_Study questions_
**1)** In the birth story below, list every expression of time that contains a number in the answer beginning "At around week 35". Give each one in the words the text uses.
**2)** Reproduce the part of the birth story below from "11-02-2017 Welcome sweet" to "let him go!" without changing a word.
**3)** Pick up the birth story below where it ends, and carry it on from its last line.

_Text segment_
_ _ _
11-02-2017 Welcome sweet boy.
Finally he was in her arms, that little surprise gift that had come into her life, and all she knew at that moment… she would hold him tight and never let him go!
And then soon after she got to give her parents the best gift ever <3
I met Vanessa and her husband when they took a private birth course with me for their first baby. She had complete faith that she could birth her baby naturally and really wanted to birth at home.
What were the circumstances that led to your c-section?
At around week 35 I found out that my baby was breech. I was heart broken, as I really wanted to try and have a home birth. I knew that I would never forgive myself if I didn’t try to give birth naturally, so I weighed out the options with the gynaecologist and my husband. I decided that I would let my baby decide his own birthdate and on September 7, 2013 at around 2am my waters broke. I wasn’t feeling any contractions and knew that for the best possible outcome I needed to stay calm and move around, so I went into work! I worked though the early hours of the morning and called my husband to pick me up after I had finished baking cupcakes (I had a cup cake business at the time). We were told to come to the hospital, where I was induced (something I did not want, but was told it was necessary to make sure that I would give birth in the next 24 hours). My contractions grew stronger throughout the day and around 9.30pm I was ready to push. I pushed for nearly 1 hour, but after suffering severe leg cramps, being completely depleted of energy and baby not moving we were taken in for a c-section.
Did the c-section have any effect on your well-being?
_ _ _
_Data segment_
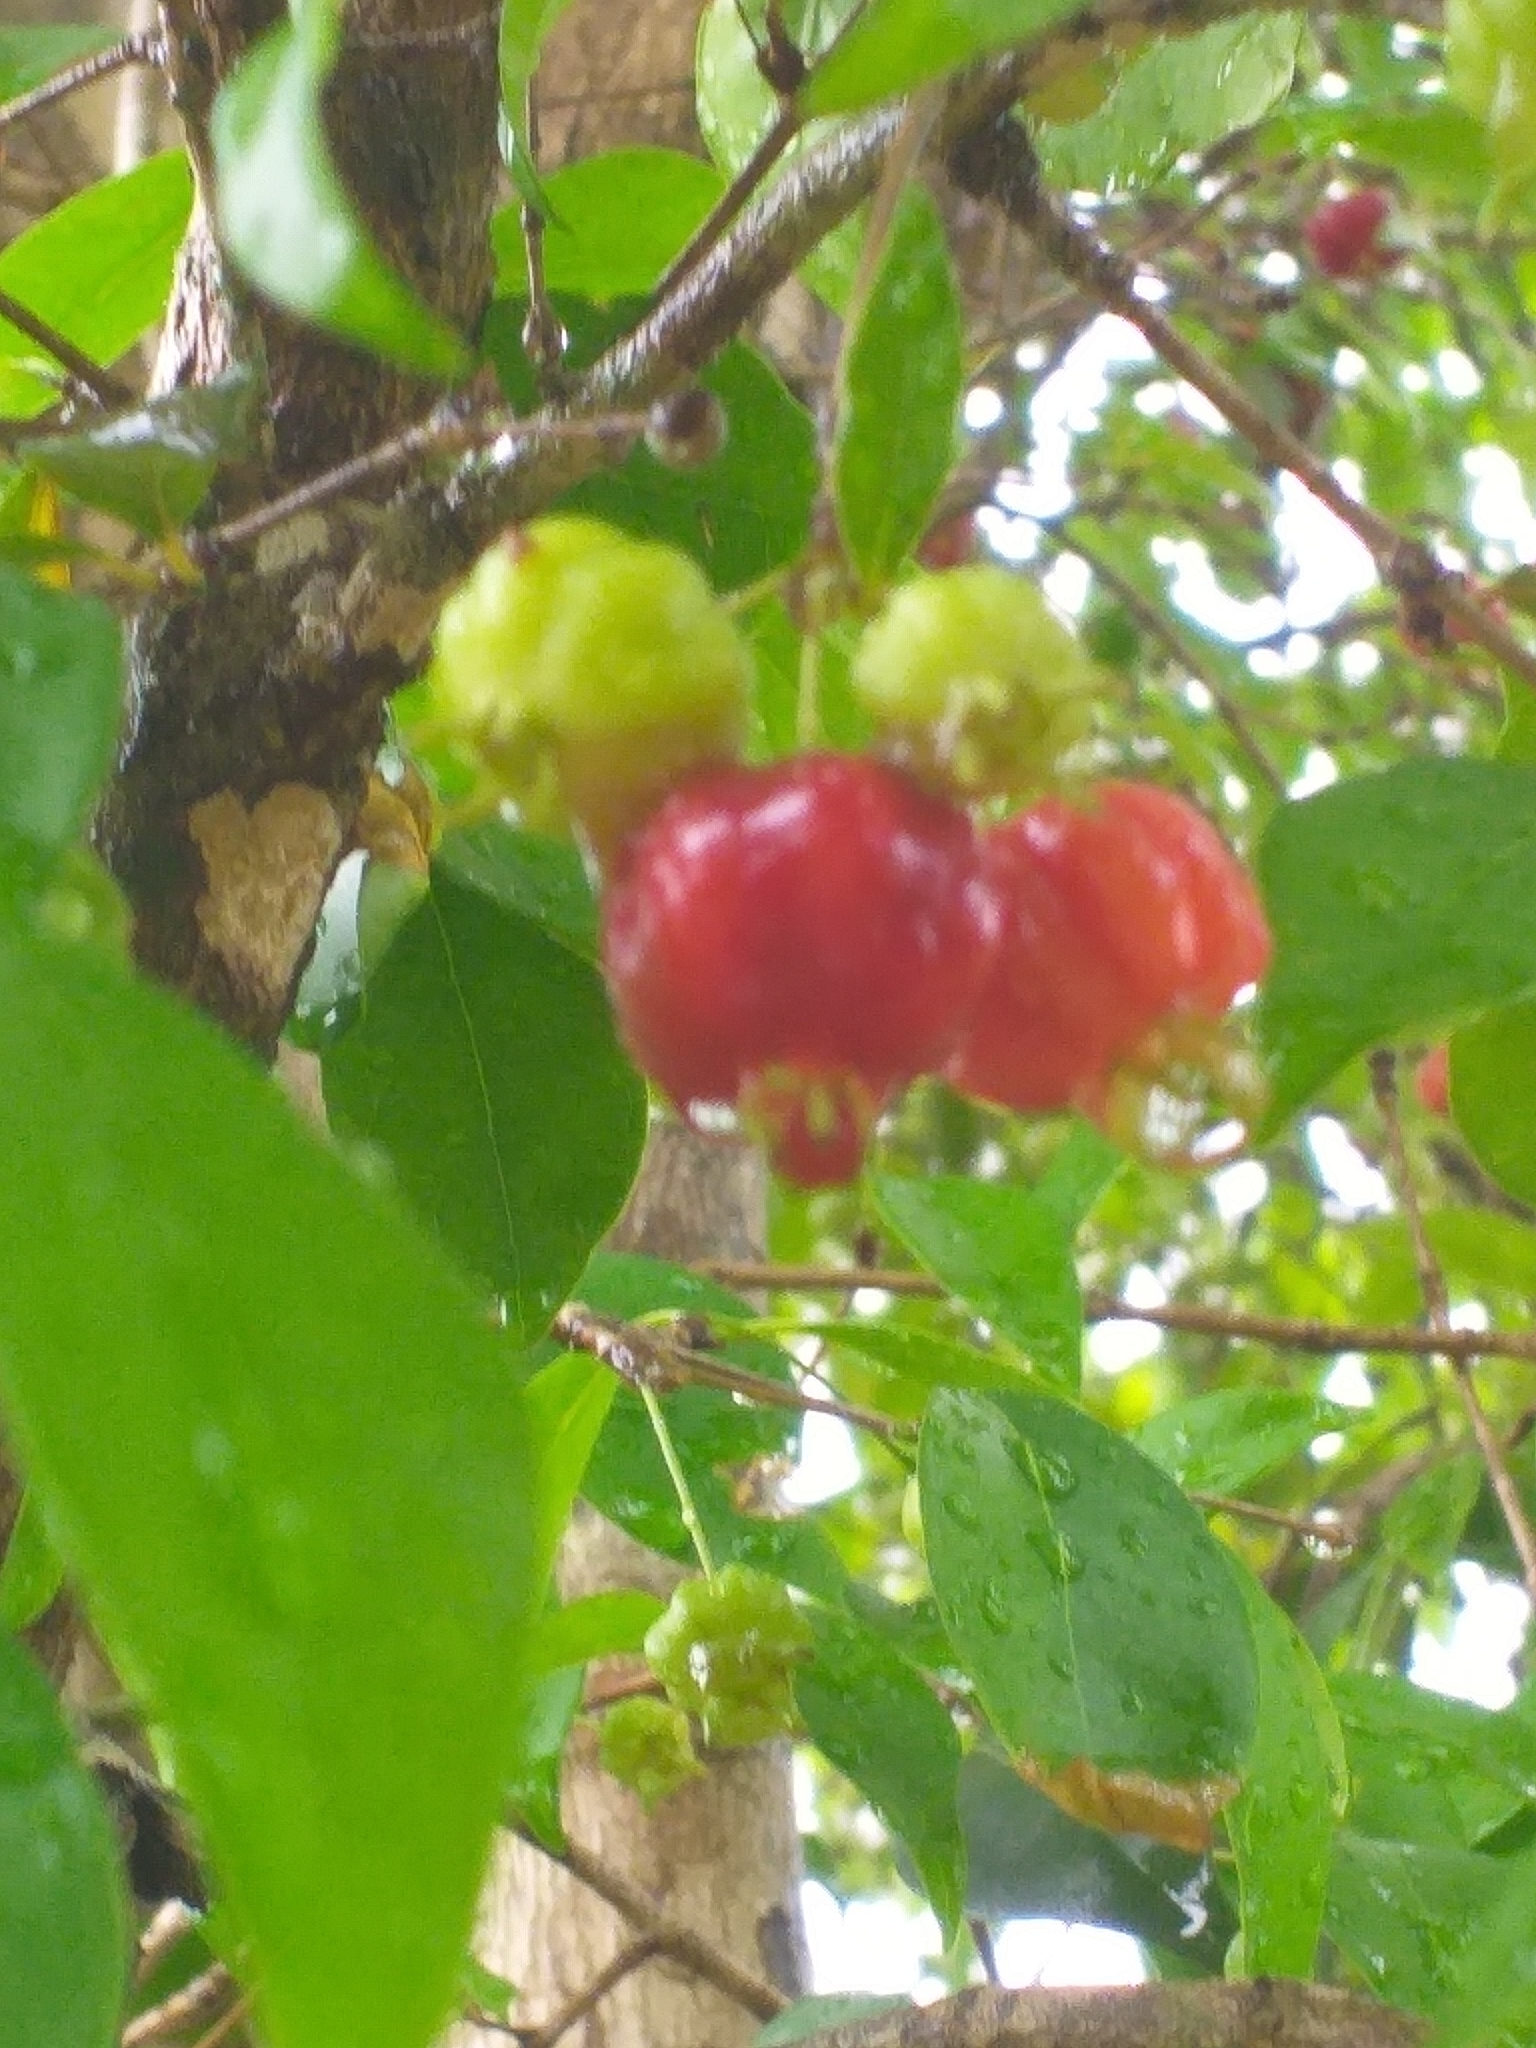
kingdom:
_ _ _
_Task results_
**1)**
- week 35
- September 7, 2013
- 2am
- 24 hours
- 9.30pm
- 1 hour

**2)**
11-02-2017 Welcome sweet boy.
Finally he was in her arms, that little surprise gift that had come into her life, and all she knew at that moment… she would hold him tight and never let him go!

**3)**
While I thought that the c-section would traumatize me, it did not. The delivery team explained everything very well and to be honest I was so ready to meet my baby. I was able to nurse him with the help of the nurses within an hour after he was born and we both then got some much needed rest.
I did however have thoughts of ‘what if’ after. There was something inside me that had a feeling I could have been successful giving natural birth if I was only given the chance and different treatment. This was something that stuck with me all through my second pregnancy.
How did you know you wanted to birth vaginally this time?
For me it wasn’t even a question, I just KNEW I needed to try. I have this deep, almost primal feeling that this is the way birth should be. It was something that I needed to prove to myself, that I was strong enough mentally and physically to give birth as so many millions of woman had done before me.
What was your greatest hope for this birth?
My greatest hope was that I would have a successful vaginal birth and heal some of the wounds I received mentally from my first birthing process.
What was your biggest fear going into this birth?
My biggest fear was that I wasn’t strong enough and that my body was somehow defective. To be honest I was never afraid of the risks, as from reading the numbers I felt confident they were not very important.
How did you prepare for your for this birth?
I prepared by practicing yoga, watching videos, visiting a chiropractor reading and talking out my plan with my husband and Sophie.
About 1 month before giving birth I would sit on the balance ball every evening, willing my hips to open.
What was your biggest battle during the labour?
Overcoming my fear of failure. My body felt strong, but about halfway through pushing, doubt was starting to creep into my mind. Thankfully with the help of Sophie talking me through it I was able to push those fears away and focus my mind.
What was the moment you realized your VBAC was successful?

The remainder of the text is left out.